In July 2005, the Bnei Menashe community built their first mikvah, or a Jewish ritual bath, in Mizoram under the supervision of Israeli rabbis in order to begin the conversion process. Shortly after, a similar mikvah was built in Manipur. In mid-2005, with the help of Shavei Israel, an organization founded by Avichail's friend, journalist Michael Fruend, and the local council of Kiryat Arba, the Bnei Menashe opened its first community center in Israel.

In March 2005, Chief Rabbi Shlomo Amar, one of Israel's two chief rabbis, decided to recognize the members of India's Bnei Menashe community as descendants of the ancient Israelites due to their exceptional devotion to Judaism. In the past two decades, some 1,700 Bnei Menashe have emigrated to Israel.

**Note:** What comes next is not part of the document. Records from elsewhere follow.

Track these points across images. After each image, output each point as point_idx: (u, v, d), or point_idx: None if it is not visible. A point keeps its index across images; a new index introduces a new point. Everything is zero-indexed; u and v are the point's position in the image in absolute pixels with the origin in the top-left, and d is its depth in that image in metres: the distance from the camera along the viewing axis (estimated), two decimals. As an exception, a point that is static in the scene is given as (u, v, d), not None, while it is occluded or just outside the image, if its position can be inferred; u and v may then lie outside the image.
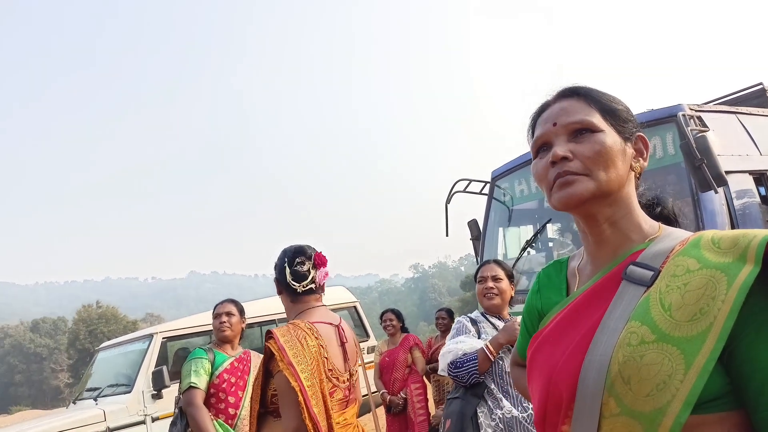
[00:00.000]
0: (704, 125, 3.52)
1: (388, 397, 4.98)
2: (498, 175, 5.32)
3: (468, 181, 5.64)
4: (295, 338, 1.80)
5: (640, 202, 0.97)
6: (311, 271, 2.03)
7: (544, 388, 0.87)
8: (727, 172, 3.27)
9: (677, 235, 0.89)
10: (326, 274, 2.08)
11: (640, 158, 0.94)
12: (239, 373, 3.13)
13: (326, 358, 1.86)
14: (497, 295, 2.68)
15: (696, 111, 3.64)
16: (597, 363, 0.78)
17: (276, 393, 1.83)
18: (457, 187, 5.57)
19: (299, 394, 1.70)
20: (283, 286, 2.03)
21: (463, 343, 2.61)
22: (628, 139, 0.92)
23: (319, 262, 2.06)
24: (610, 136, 0.89)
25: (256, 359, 3.23)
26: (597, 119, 0.90)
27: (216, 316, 3.25)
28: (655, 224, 0.94)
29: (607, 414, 0.76)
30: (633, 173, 0.93)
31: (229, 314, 3.23)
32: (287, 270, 2.01)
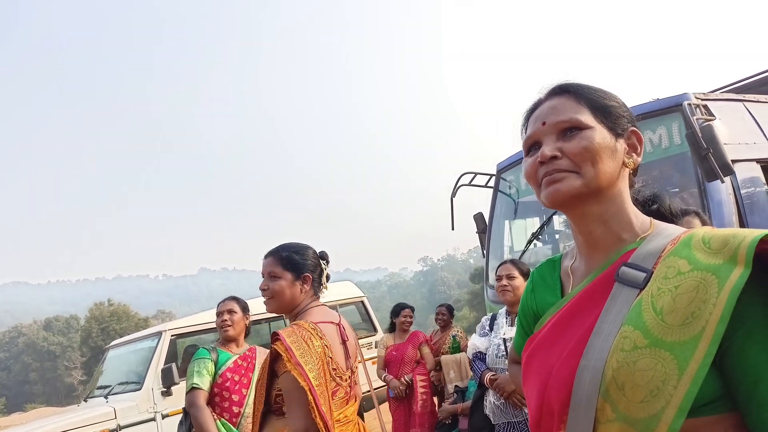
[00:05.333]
0: (710, 114, 3.48)
1: (390, 379, 4.91)
2: (503, 168, 5.28)
3: (473, 174, 5.60)
4: (301, 339, 1.81)
5: (636, 199, 0.96)
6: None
7: (539, 392, 0.87)
8: (734, 161, 3.23)
9: (669, 232, 0.87)
10: None
11: (634, 153, 0.92)
12: (243, 371, 3.10)
13: (331, 357, 1.88)
14: (510, 291, 3.12)
15: (702, 99, 3.59)
16: (591, 369, 0.77)
17: (280, 393, 1.84)
18: (463, 180, 5.54)
19: (309, 393, 1.71)
20: (309, 283, 2.08)
21: (477, 340, 3.42)
22: (620, 135, 0.91)
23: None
24: (599, 133, 0.88)
25: (262, 355, 3.21)
26: (586, 117, 0.89)
27: (218, 314, 3.22)
28: (647, 220, 0.92)
29: (602, 420, 0.75)
30: (626, 169, 0.91)
31: (231, 312, 3.20)
32: (325, 271, 2.16)
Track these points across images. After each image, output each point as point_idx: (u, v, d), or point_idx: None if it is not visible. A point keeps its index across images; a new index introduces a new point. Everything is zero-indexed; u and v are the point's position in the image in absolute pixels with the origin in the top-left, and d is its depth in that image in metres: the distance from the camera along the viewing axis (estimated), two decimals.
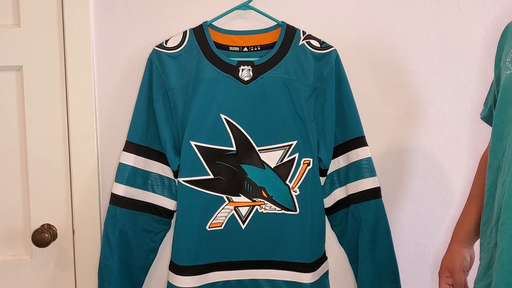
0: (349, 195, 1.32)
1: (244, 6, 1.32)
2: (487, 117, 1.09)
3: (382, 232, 1.31)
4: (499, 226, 0.85)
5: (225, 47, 1.31)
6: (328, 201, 1.35)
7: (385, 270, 1.31)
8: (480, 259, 0.97)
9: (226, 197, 1.30)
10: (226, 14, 1.32)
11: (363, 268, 1.31)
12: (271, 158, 1.30)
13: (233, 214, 1.31)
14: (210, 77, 1.28)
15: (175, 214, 1.32)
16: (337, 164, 1.33)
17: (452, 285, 1.09)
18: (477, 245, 1.04)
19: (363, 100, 1.35)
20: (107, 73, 1.35)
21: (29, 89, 1.33)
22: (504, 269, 0.82)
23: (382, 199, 1.32)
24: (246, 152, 1.29)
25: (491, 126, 0.97)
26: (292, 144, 1.29)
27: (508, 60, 0.94)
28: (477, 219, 1.04)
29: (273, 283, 1.32)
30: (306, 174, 1.30)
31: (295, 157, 1.30)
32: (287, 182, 1.30)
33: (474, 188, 1.13)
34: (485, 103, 1.11)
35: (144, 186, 1.30)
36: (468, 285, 1.10)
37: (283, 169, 1.30)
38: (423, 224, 1.41)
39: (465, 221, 1.11)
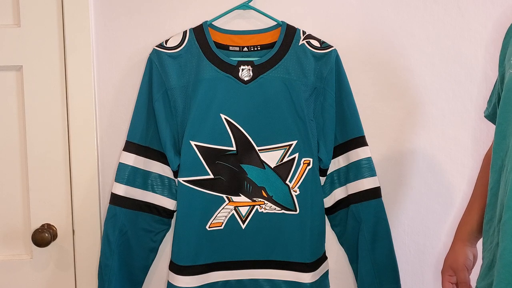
0: (349, 195, 1.32)
1: (244, 6, 1.32)
2: (491, 116, 1.09)
3: (382, 232, 1.31)
4: (501, 225, 0.85)
5: (225, 47, 1.31)
6: (328, 201, 1.35)
7: (385, 270, 1.31)
8: (483, 258, 0.96)
9: (226, 197, 1.30)
10: (226, 14, 1.32)
11: (363, 268, 1.31)
12: (271, 158, 1.30)
13: (233, 214, 1.31)
14: (210, 77, 1.28)
15: (175, 214, 1.32)
16: (337, 164, 1.33)
17: (456, 284, 1.09)
18: (480, 244, 1.04)
19: (363, 100, 1.35)
20: (107, 73, 1.35)
21: (29, 89, 1.33)
22: (505, 269, 0.82)
23: (382, 199, 1.32)
24: (246, 152, 1.29)
25: (495, 124, 0.97)
26: (292, 144, 1.29)
27: None
28: (480, 218, 1.04)
29: (273, 283, 1.32)
30: (306, 174, 1.30)
31: (295, 157, 1.30)
32: (287, 182, 1.30)
33: (478, 187, 1.13)
34: (489, 101, 1.11)
35: (144, 186, 1.30)
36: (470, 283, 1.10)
37: (283, 169, 1.30)
38: (423, 224, 1.41)
39: (468, 219, 1.11)
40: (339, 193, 1.34)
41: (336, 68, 1.29)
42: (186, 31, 1.31)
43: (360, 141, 1.31)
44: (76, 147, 1.34)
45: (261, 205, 1.31)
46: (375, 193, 1.31)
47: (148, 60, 1.30)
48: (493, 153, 0.95)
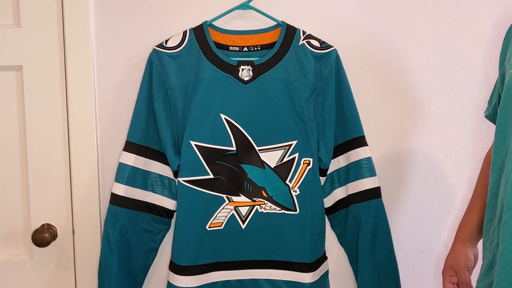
0: (349, 195, 1.32)
1: (244, 6, 1.32)
2: (491, 116, 1.09)
3: (382, 232, 1.31)
4: (501, 225, 0.85)
5: (225, 47, 1.31)
6: (328, 201, 1.35)
7: (385, 270, 1.31)
8: (483, 258, 0.97)
9: (226, 197, 1.30)
10: (226, 14, 1.32)
11: (363, 268, 1.31)
12: (271, 158, 1.30)
13: (233, 214, 1.31)
14: (210, 77, 1.28)
15: (175, 214, 1.32)
16: (337, 164, 1.33)
17: (457, 284, 1.09)
18: (480, 244, 1.04)
19: (363, 100, 1.35)
20: (107, 73, 1.35)
21: (29, 89, 1.33)
22: (506, 269, 0.82)
23: (382, 199, 1.32)
24: (246, 152, 1.29)
25: (495, 124, 0.97)
26: (292, 144, 1.29)
27: None
28: (481, 218, 1.04)
29: (273, 283, 1.32)
30: (306, 174, 1.30)
31: (295, 157, 1.30)
32: (287, 182, 1.30)
33: (478, 187, 1.13)
34: (489, 102, 1.11)
35: (144, 186, 1.30)
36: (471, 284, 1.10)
37: (283, 169, 1.30)
38: (423, 224, 1.41)
39: (469, 220, 1.11)
40: (339, 193, 1.34)
41: (336, 68, 1.29)
42: (186, 31, 1.31)
43: (360, 141, 1.31)
44: (76, 147, 1.34)
45: (261, 205, 1.31)
46: (375, 193, 1.31)
47: (148, 60, 1.30)
48: (493, 154, 0.95)
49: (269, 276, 1.32)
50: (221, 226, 1.31)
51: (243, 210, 1.31)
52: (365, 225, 1.30)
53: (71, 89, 1.32)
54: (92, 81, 1.33)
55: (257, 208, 1.31)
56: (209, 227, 1.30)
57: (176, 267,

Indian religious figures in the Mizo-Kuki churches in Mizoram, as well as Indian government officials, later expressed concern about the plan to convert the Bnei Menashe and bring them to Israel so the effort was since suspended, although members of Bnei Menashe continued to arrive in Israel in 2006 and 2007.

Bene Ephraim
The Bene Ephraim (in Hebrew, "Sons of Ephraim") are a small group of Jews, sometimes called the Telugu Jews because they speak Telugu, a Dravidian national language of India, who reside in the south-eastern province of Andhra Pradesh, whose recorded observance of Judaism, like that of the Bnei Menashe, is quite recent, going back only to 1981. In the 19th century, the Bene Ephraim were converted to Christianity by Baptist missionaries.

Since 1981, about fifty families around Kottareddipalem and Ongole (capital of the nearby district of Prakasham) have begun to study and teach Torah, learn Hebrew, and sought recognition from other Jewish communities around the world. The community has been visited over the years by several groups of rabbis, who have thus far not seen fit to extend the same recognition to this community as that recently extended to the Bnei Menashe.

In 1992, the first Bene Ephraim synagogue opened in Kottareddipalem, called The House of the Children of Yakob, founded by former Christian preacher Shmuel Yakobi, who first encountered Judaism in the 1980's on a trip to Jerusalem. Yakobi also founded an independent open university offering correspondence courses in Torah and Hebraic Studies, calling the community the Council of Eastern Jewry.